Although he is no longer as powerful as when he was a heavenly figure, Raziel—Magda’s love and fallen angel—travels with her as she tries to recover the powerful, lost Book of Raziel, her stolen family inheritance. In all her quests, Magda faces evil enemies—and while she does not win all her battles, she is strengthened by allies including her mother, who throws off her anti-magic stance to descend to earth to help her daughter fight against the demons (and werewolves) that embody the Nazis and to safely spirit Jewish children out of the country.
Historical
The Borgia Mistress: A Novel by Sara Poole. (St. Martin’s Griffin, 416 pp. $14.99)
Once more, Francesca Giordano, the pope’s poisoner, must insert herself into the maelstrom of nonstop Vatican intrigue. She is carrying on her father’s vocation to protect Cardinal Rodrigo Borgia, now Pope Alexander VI, from his ever-growing legion of enemies at a time of changing allegiances: Borgia is now allied with Ferdinand and Isabella of Spain, though he does not share their fanatical beliefs that will endanger the Jews in their country. On the contrary, Borgia and Rome’s Jews have an unspoken pact: They support him with treasure and he protects them.

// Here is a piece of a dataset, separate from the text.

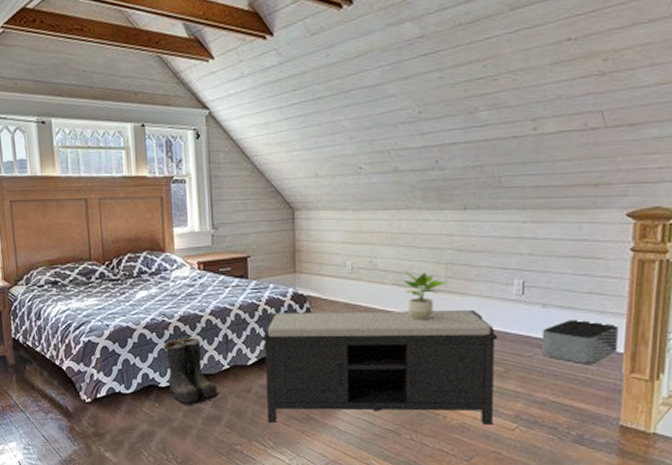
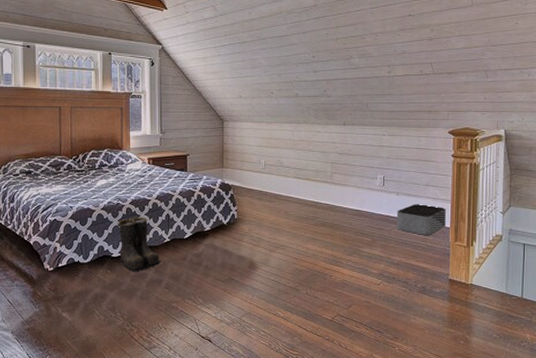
bench: present [263,311,498,425] -> none [197,197,368,284]
potted plant: present [404,271,446,320] -> none [302,168,331,204]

But a new danger lurks: An assassin, yet to be identified, stalks the pope. The scary and surprising cast of characters includes a temperamental Spaniard, a nephew of their royal highnesses, who is hanging out with Cesare Borgia, the pope’s younger son (and Francesca’s lover). And a nun appears who says she knew Francesca’s mother and how she died (she was killed by her own brothers because she married a Jew). Intriguingly, the Cathars—a group of believers who ascribe evil to the earthly world, are unyielding enemies of the church and were thought to have all sacrificed their lives in 1244 France—suddenly reappear. Why?
As in the previous books in this series, Francesca finds comfort and assistance from her friendships with Jews who, despite their precarious position as outsiders, share her belief in making this world a better place, even when it means putting one’s life on the line—as she does.